TASK STATEMENT: Reproduce the lines of the items verbatim, from the line with "Typiquement le genre" to the line with "kesäkuu 2014", including both of those lines. Leave the pictures out of your answer.

Dataset items:
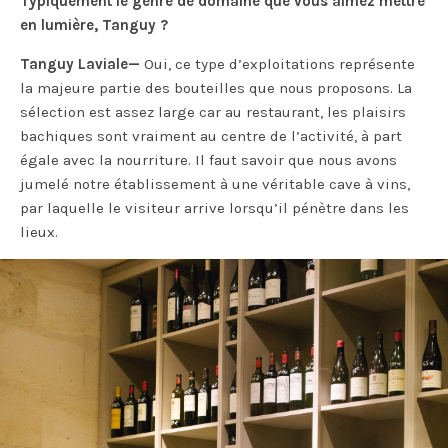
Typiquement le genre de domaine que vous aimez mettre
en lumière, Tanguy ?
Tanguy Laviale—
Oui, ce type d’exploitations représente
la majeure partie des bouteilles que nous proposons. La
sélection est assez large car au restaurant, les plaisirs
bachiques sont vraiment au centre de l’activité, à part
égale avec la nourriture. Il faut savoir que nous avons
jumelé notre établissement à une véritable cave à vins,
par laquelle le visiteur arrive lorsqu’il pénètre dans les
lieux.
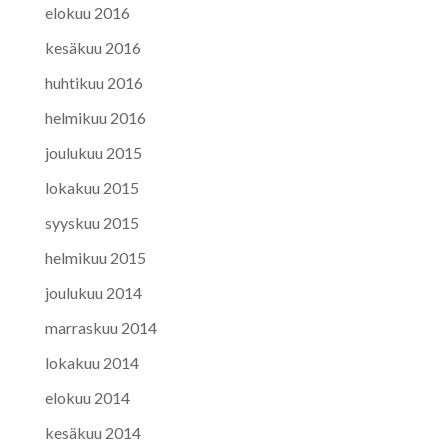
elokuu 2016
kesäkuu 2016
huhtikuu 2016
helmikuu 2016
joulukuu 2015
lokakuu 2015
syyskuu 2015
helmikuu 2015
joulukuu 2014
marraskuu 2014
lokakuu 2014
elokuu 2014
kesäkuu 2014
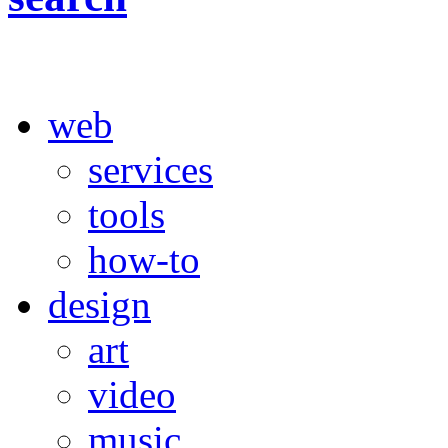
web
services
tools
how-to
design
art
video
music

* * *

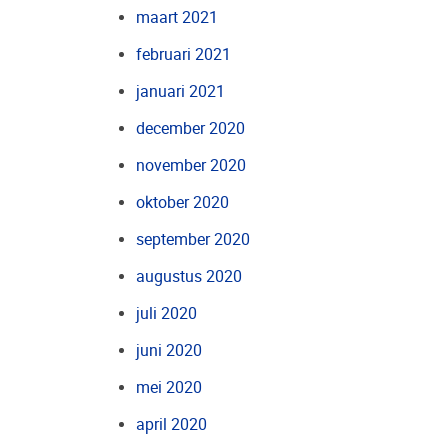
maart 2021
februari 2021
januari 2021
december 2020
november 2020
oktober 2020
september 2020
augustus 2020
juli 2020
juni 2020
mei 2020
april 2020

ANSWER TO THIS TASK:
Typiquement le genre de domaine que vous aimez mettre
en lumière, Tanguy ?
Tanguy Laviale—
Oui, ce type d’exploitations représente
la majeure partie des bouteilles que nous proposons. La
sélection est assez large car au restaurant, les plaisirs
bachiques sont vraiment au centre de l’activité, à part
égale avec la nourriture. Il faut savoir que nous avons
jumelé notre établissement à une véritable cave à vins,
par laquelle le visiteur arrive lorsqu’il pénètre dans les
lieux.
elokuu 2016
kesäkuu 2016
huhtikuu 2016
helmikuu 2016
joulukuu 2015
lokakuu 2015
syyskuu 2015
helmikuu 2015
joulukuu 2014
marraskuu 2014
lokakuu 2014
elokuu 2014
kesäkuu 2014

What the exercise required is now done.